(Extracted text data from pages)
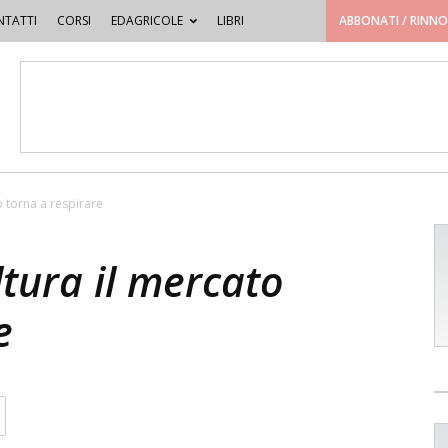
TATTI
CORSI
EDAGRICOLE
LIBRI
ABBONATI / RINN
o torna a respirare
ltura il mercato
e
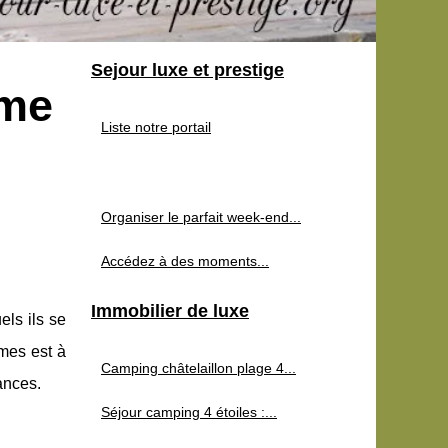
Sejour luxe et prestige
ome
Liste notre portail
Organiser le parfait week-end...
Accédez à des moments...
Immobilier de luxe
els ils se
mes est à
Camping châtelaillon plage 4...
ances.
Séjour camping 4 étoiles :...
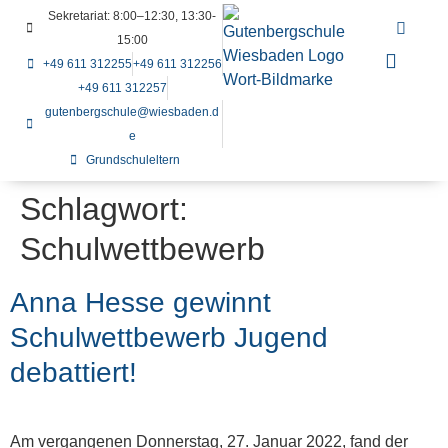
Sekretariat: 8:00–12:30, 13:30-
15:00
+49 611 312255
+49 611 312256
+49 611 312257
gutenbergschule@wiesbaden.d
e
Grundschuleltern
Schlagwort:
Schulwettbewerb
Anna Hesse gewinnt
Schulwettbewerb Jugend
debattiert!
Am vergangenen Donnerstag, 27. Januar 2022, fand der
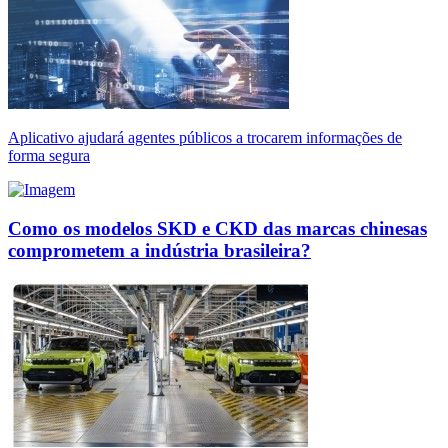
Aplicativo ajudará agentes públicos a trocarem informações de
forma segura
Como os modelos SKD e CKD das marcas chinesas
comprometem a indústria brasileira?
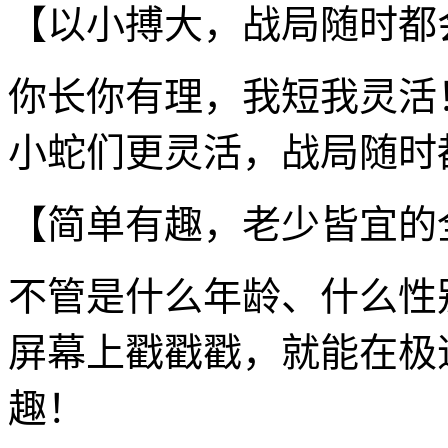
【以小搏大，战局随时都
你长你有理，我短我灵活
小蛇们更灵活，战局随时
【简单有趣，老少皆宜的
不管是什么年龄、什么性
屏幕上戳戳戳，就能在极速
趣！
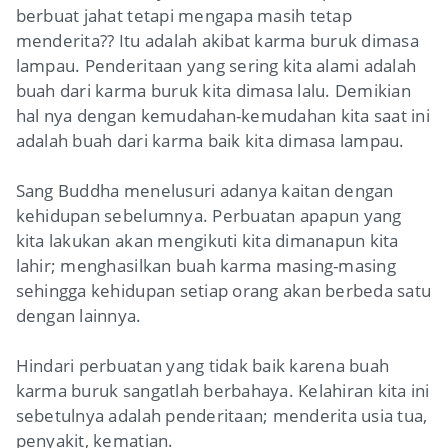
berbuat jahat tetapi mengapa masih tetap
menderita?? Itu adalah akibat karma buruk dimasa
lampau. Penderitaan yang sering kita alami adalah
buah dari karma buruk kita dimasa lalu. Demikian
hal nya dengan kemudahan-kemudahan kita saat ini
adalah buah dari karma baik kita dimasa lampau.
Sang Buddha menelusuri adanya kaitan dengan
kehidupan sebelumnya. Perbuatan apapun yang
kita lakukan akan mengikuti kita dimanapun kita
lahir; menghasilkan buah karma masing-masing
sehingga kehidupan setiap orang akan berbeda satu
dengan lainnya.
Hindari perbuatan yang tidak baik karena buah
karma buruk sangatlah berbahaya. Kelahiran kita ini
sebetulnya adalah penderitaan; menderita usia tua,
penyakit, kematian.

* **Description of the task**:
Extract every line of text from all the items above, character for character, and leave the pictures out of your answer.

* **Result for this task**:
TATTI
CORSI
EDAGRICOLE
LIBRI
ABBONATI / RINN
o torna a respirare
ltura il mercato
e
Sejour luxe et prestige
ome
Liste notre portail
Organiser le parfait week-end...
Accédez à des moments...
Immobilier de luxe
els ils se
mes est à
Camping châtelaillon plage 4...
ances.
Séjour camping 4 étoiles :...
Sekretariat: 8:00–12:30, 13:30-
15:00
+49 611 312255
+49 611 312256
+49 611 312257
gutenbergschule@wiesbaden.d
e
Grundschuleltern
Schlagwort:
Schulwettbewerb
Anna Hesse gewinnt
Schulwettbewerb Jugend
debattiert!
Am vergangenen Donnerstag, 27. Januar 2022, fand der
Aplicativo ajudará agentes públicos a trocarem informações de
forma segura
Como os modelos SKD e CKD das marcas chinesas
comprometem a indústria brasileira?
【以小搏大，战局随时都
你长你有理，我短我灵活
小蛇们更灵活，战局随时
【简单有趣，老少皆宜的
不管是什么年龄、什么性
屏幕上戳戳戳，就能在极速
趣！
berbuat jahat tetapi mengapa masih tetap
menderita?? Itu adalah akibat karma buruk dimasa
lampau. Penderitaan yang sering kita alami adalah
buah dari karma buruk kita dimasa lalu. Demikian
hal nya dengan kemudahan-kemudahan kita saat ini
adalah buah dari karma baik kita dimasa lampau.
Sang Buddha menelusuri adanya kaitan dengan
kehidupan sebelumnya. Perbuatan apapun yang
kita lakukan akan mengikuti kita dimanapun kita
lahir; menghasilkan buah karma masing-masing
sehingga kehidupan setiap orang akan berbeda satu
dengan lainnya.
Hindari perbuatan yang tidak baik karena buah
karma buruk sangatlah berbahaya. Kelahiran kita ini
sebetulnya adalah penderitaan; menderita usia tua,
penyakit, kematian.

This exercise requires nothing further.